# Actions to take
1. Reproduce the passage of the concert industry panel report between "McBride’s ideas about" and "President/CEO Tim Leiweke.", inclusive.
2. Supply the next part of the concert industry panel report, picking up right after its final sentence.
## begin Document excerpt
One of the goals of the Concert Industry Consortium is to bring the best minds from across all sectors of the business together to not only assess where we are and where we’ve been, but where we’re going. This year’s edition featured a panel comprising a virtual Murderer’s Row of industry heavyweights and visionaries taking a landmark look into the crystal ball.


“The New Face of Music Companies in 2012” offered an at times surrealistic snapshot of what we might expect to see in five years, led by moderator Terry McBride, the maverick chief exec of Nettwerk Music Group based in Vancouver, B.C.


McBride’s ideas about artist empowerment are well known but, when he talks about technology, one gets the feeling he’s already had the crystal ball reproduced on a computer chip and implanted in his skull. He’s one of the few industry
execs who can merit a glowing feature profile in Wired magazine and not seem out of place there.


He was joined onstage in the standing-room-only Los Angeles Ballroom February 7th by entertainment attorney and music industry bible author Donald Passman, Live Nation CEO Michael Rapino, The Firm co-chairman and CEO Jeff Kwatinetz, Creative Artists Agency Managing Partner Rob Light, Borman Entertainment President Gary Borman and Anschutz Entertainment Group President/CEO Tim Leiweke.


The panel’s premise, as introduced by McBride, seemed simple enough: Examine some of the paradigms and changes hap-pening today, which seem to be unfolding on a daily basis, to see what we think is going
to be happening in the next five years.
## end Document excerpt
## begin Extracted data
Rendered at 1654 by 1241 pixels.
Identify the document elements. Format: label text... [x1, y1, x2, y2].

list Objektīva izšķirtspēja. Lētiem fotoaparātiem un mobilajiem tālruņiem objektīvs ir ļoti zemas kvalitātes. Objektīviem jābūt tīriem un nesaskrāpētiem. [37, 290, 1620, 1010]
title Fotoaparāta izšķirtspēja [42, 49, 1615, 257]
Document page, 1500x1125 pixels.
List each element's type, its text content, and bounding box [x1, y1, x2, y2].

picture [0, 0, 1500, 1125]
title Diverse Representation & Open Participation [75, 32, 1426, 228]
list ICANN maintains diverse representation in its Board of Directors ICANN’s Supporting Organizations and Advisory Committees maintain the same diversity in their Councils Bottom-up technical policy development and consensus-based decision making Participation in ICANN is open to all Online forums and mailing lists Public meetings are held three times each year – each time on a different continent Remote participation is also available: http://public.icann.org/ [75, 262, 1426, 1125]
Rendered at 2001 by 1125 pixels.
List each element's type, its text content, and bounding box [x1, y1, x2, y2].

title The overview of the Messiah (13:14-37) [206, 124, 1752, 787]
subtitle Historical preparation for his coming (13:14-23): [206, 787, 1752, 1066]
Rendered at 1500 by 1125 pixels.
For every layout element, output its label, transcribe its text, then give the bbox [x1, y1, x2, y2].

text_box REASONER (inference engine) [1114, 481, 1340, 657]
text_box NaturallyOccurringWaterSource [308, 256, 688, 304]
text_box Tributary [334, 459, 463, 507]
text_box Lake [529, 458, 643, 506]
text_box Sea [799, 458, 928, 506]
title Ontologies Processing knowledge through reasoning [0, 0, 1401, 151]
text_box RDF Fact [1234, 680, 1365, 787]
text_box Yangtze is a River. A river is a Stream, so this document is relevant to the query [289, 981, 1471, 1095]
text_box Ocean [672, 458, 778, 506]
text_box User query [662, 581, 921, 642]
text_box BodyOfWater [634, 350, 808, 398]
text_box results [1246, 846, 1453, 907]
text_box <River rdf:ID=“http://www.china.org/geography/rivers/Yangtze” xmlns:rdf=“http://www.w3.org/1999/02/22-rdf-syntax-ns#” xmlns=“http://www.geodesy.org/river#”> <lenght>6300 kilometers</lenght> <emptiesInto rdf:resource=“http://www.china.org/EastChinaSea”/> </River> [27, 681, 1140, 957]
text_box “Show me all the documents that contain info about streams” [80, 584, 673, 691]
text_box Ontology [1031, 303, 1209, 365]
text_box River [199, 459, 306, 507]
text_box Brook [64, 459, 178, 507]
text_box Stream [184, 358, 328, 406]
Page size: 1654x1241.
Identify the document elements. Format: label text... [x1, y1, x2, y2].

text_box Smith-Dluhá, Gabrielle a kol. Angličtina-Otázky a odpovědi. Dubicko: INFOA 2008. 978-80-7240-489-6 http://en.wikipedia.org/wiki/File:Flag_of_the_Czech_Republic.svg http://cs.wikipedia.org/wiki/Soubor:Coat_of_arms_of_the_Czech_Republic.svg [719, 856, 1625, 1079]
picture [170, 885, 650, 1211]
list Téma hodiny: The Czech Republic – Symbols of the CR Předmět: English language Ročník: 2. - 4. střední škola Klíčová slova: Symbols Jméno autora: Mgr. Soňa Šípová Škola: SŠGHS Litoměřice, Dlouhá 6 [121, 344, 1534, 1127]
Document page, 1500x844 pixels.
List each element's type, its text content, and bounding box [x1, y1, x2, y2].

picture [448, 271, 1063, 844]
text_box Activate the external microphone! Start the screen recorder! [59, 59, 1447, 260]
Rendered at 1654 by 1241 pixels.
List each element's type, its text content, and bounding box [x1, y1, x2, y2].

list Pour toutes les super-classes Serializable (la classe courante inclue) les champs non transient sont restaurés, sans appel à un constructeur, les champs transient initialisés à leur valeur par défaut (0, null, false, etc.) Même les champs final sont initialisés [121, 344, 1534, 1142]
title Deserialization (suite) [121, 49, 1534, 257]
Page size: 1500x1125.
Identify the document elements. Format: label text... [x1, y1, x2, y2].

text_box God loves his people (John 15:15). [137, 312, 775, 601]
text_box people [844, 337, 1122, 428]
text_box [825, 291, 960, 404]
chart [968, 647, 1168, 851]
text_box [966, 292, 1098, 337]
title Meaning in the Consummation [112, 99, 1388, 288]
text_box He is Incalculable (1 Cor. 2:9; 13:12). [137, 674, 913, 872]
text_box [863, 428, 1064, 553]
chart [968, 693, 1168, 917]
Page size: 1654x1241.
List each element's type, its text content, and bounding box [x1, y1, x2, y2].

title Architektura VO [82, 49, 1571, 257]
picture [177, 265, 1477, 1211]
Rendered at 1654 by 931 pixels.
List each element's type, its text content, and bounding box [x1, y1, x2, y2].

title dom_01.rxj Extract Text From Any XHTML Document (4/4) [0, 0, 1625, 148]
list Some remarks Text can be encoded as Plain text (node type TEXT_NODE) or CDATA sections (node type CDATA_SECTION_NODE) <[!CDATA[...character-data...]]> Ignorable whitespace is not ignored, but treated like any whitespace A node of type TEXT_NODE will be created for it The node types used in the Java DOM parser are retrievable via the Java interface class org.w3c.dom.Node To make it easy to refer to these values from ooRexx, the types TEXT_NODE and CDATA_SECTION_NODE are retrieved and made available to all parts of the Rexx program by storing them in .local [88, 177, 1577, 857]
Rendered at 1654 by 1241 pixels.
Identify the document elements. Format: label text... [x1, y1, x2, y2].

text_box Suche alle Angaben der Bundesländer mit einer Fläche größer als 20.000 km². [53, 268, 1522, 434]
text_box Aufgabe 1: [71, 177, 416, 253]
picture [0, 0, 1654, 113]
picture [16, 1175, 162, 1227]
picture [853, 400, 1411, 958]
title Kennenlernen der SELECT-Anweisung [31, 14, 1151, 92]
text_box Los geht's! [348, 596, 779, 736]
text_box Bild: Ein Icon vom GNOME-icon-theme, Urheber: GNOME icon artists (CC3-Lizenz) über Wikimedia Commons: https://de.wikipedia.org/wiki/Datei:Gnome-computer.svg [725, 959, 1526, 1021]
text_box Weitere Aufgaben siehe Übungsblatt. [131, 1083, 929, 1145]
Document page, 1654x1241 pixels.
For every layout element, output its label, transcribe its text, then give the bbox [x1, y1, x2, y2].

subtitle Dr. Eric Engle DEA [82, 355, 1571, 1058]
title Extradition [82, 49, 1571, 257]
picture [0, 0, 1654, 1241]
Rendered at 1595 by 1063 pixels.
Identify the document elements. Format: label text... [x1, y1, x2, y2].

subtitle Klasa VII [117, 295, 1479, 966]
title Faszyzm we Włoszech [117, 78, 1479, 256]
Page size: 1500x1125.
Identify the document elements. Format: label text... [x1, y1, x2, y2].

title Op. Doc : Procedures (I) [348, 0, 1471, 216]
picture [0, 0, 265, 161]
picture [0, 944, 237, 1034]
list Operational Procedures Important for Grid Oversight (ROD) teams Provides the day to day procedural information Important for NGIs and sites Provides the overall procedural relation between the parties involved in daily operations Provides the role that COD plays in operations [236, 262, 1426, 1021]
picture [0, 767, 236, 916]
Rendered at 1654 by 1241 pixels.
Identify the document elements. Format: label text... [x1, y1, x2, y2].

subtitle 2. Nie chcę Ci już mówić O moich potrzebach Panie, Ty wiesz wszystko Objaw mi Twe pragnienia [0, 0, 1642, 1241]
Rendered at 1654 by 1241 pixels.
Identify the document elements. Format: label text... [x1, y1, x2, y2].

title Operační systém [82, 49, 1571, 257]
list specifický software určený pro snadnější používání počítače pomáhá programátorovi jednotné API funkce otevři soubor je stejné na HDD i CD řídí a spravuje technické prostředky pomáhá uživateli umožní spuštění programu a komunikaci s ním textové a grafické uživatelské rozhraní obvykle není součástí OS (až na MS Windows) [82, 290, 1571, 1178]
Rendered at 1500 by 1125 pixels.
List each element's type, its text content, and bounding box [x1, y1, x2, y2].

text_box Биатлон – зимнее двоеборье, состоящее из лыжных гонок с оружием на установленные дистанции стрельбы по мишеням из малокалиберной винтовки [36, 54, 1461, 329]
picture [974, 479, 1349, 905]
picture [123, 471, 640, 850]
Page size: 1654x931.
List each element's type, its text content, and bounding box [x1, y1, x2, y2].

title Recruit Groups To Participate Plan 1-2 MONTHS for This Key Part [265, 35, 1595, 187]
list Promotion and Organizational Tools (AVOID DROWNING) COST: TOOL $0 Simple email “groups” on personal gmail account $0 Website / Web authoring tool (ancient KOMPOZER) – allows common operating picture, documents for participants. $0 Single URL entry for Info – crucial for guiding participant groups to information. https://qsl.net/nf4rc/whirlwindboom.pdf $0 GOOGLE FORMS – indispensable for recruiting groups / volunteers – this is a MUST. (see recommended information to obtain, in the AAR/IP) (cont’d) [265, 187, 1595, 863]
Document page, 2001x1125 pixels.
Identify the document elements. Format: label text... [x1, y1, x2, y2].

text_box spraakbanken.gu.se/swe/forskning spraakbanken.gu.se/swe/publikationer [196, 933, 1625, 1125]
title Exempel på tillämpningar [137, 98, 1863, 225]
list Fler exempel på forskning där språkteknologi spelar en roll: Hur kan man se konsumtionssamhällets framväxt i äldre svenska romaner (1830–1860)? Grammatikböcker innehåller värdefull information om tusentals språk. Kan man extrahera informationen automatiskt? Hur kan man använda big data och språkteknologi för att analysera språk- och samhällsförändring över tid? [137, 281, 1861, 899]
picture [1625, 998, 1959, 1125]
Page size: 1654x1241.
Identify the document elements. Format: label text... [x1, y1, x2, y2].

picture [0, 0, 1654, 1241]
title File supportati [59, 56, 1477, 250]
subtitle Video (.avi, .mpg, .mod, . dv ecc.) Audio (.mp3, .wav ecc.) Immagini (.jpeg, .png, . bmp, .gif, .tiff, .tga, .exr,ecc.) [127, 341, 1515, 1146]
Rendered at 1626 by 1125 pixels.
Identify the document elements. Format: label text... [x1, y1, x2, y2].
## end Extracted data
# Results
1.
McBride’s ideas about artist empowerment are well known but, when he talks about technology, one gets the feeling he’s already had the crystal ball reproduced on a computer chip and implanted in his skull. He’s one of the few industry
execs who can merit a glowing feature profile in Wired magazine and not seem out of place there.


He was joined onstage in the standing-room-only Los Angeles Ballroom February 7th by entertainment attorney and music industry bible author Donald Passman, Live Nation CEO Michael Rapino, The Firm co-chairman and CEO Jeff Kwatinetz, Creative Artists Agency Managing Partner Rob Light, Borman Entertainment President Gary Borman and Anschutz Entertainment Group President/CEO Tim Leiweke.

2.
Among the more obvious was the trend away from amphitheatres and arenas and toward clubs and theatres. But the conversation also veered into areas as disparate as the extinction of the record label as we know it to interactive T-shirts.


And if you didn’t know what “parasitic power” was when you entered the room, you did when you left – and it probably isn’t what you guessed.


Technology, unsurprisingly, drove most of the discussion, with a smattering of other hot topics – StubHub and Steve Jobs among the favorites – thrown in.


“I would make a note that if you look back five years ago today, there was no AEG, there was no Facebook, there was no YouTube, there was no XM, there was no Sirius radio, there was none of that which we now take for granted,” CAA’s Light said. “So, flash forward five years and the control that an artist has over his life will be increased tenfold from today.


“Will they promote their own shows? Not necessarily, but we’ve all seen presales, which is an overall barometer of how a show might do, and try to imagine what ‘Presales 2.0’ might look like.


“An artist might literally e-map his fan base and ask, ‘Will you buy a ticket if we come to this town?’ You can know that 20,000 people are going to come and, in essence, be sold out before they even do any marketing, any guarantees and know exactly which venue they are going to play before they even go on sale,” Light theorized, noting that the technology to realize that scenario already exists.


Several others noted that the ultimate promoter will be the fan. McBride went so far as to suggest that in five years, fans will be willing to pay for “virtual” concerts, where an artist’s live music is presented not by a live artist but by an avatar.


No one was willing to go quite that far, yet a less futuristic but fan-promoted model has already begun to crop up: the house concert. And Light used his own kids as an example.


“Any of you with kids know that they’re hosting parties now where they charge $10 a ticket and 300 kids show up. That’s what’s cutting into concerts,” Light said. “I know, because my kids are going to them. You’re going to see kids throwing house parties and downloading concerts or music for them. I do see a place for virtual concerts.”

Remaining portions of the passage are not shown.